• **Exercise task A**
In the stock conversion excerpt, how many shares of Class B common stock did Mr. Lauren convert during Fiscal 2014?
• **Exercise task B**
Reproduce the stretch of the stock conversion excerpt from "Class B Common Stock Conversions" through "consolidated balance sheets.".

• **Excerpted text**

____________________

Class B Common Stock Conversions
During each of Fiscal 2015 and Fiscal 2013, the Lauren Family, L.L.C., a limited liability company managed by the children of Mr. Lauren, converted 1.0 million shares of Class B common stock into an equal number of shares of Class A common stock pursuant to the terms of the security, which were subsequently sold on the open market as part of a pre-determined, systematic trading plan.
During Fiscal 2014, Mr. Lauren converted 3.0 million shares of Class B common stock into an equal number of shares of Class A common stock pursuant to the terms of the security, which were subsequently sold in a block trade.
These transactions resulted in reclassifications within equity, and had no other effect on the Company's consolidated balance sheets.
Common Stock Repurchase Program
A summary of the Company's repurchases of Class A common stock under its common stock repurchase program is as follows:
 
Fiscal Years Ended
 
March 28,
2015
 
March 29,
2014
 
March 30,
2013
 
(in millions)
Cost of shares repurchased
$
500

 
$
548

(a) 
$
450

Number of shares repurchased
3.2

 
3.2

(a) 
3.0

 
(a)

____________________

• **Provided data**
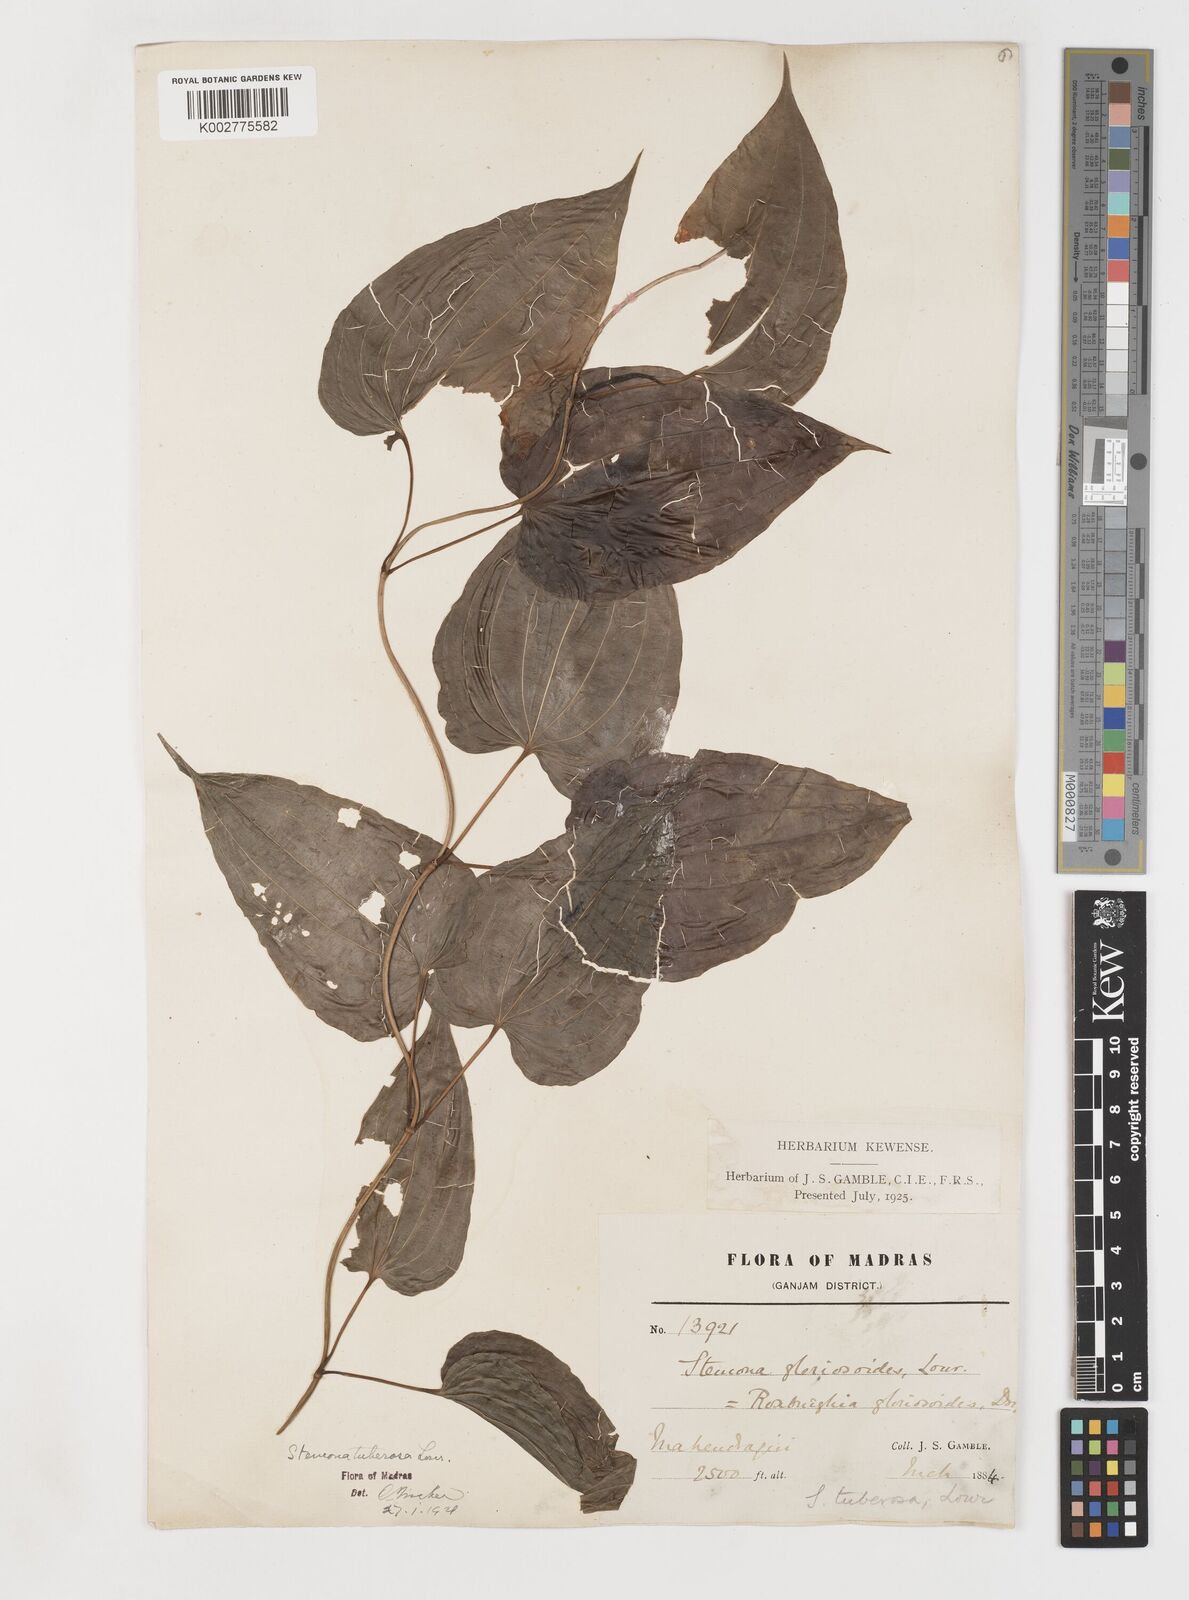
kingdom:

____________________

• **Response A**
Mr. Lauren converted 3.0 million shares.

• **Response B**
Class B Common Stock Conversions
During each of Fiscal 2015 and Fiscal 2013, the Lauren Family, L.L.C., a limited liability company managed by the children of Mr. Lauren, converted 1.0 million shares of Class B common stock into an equal number of shares of Class A common stock pursuant to the terms of the security, which were subsequently sold on the open market as part of a pre-determined, systematic trading plan.
During Fiscal 2014, Mr. Lauren converted 3.0 million shares of Class B common stock into an equal number of shares of Class A common stock pursuant to the terms of the security, which were subsequently sold in a block trade.
These transactions resulted in reclassifications within equity, and had no other effect on the Company's consolidated balance sheets.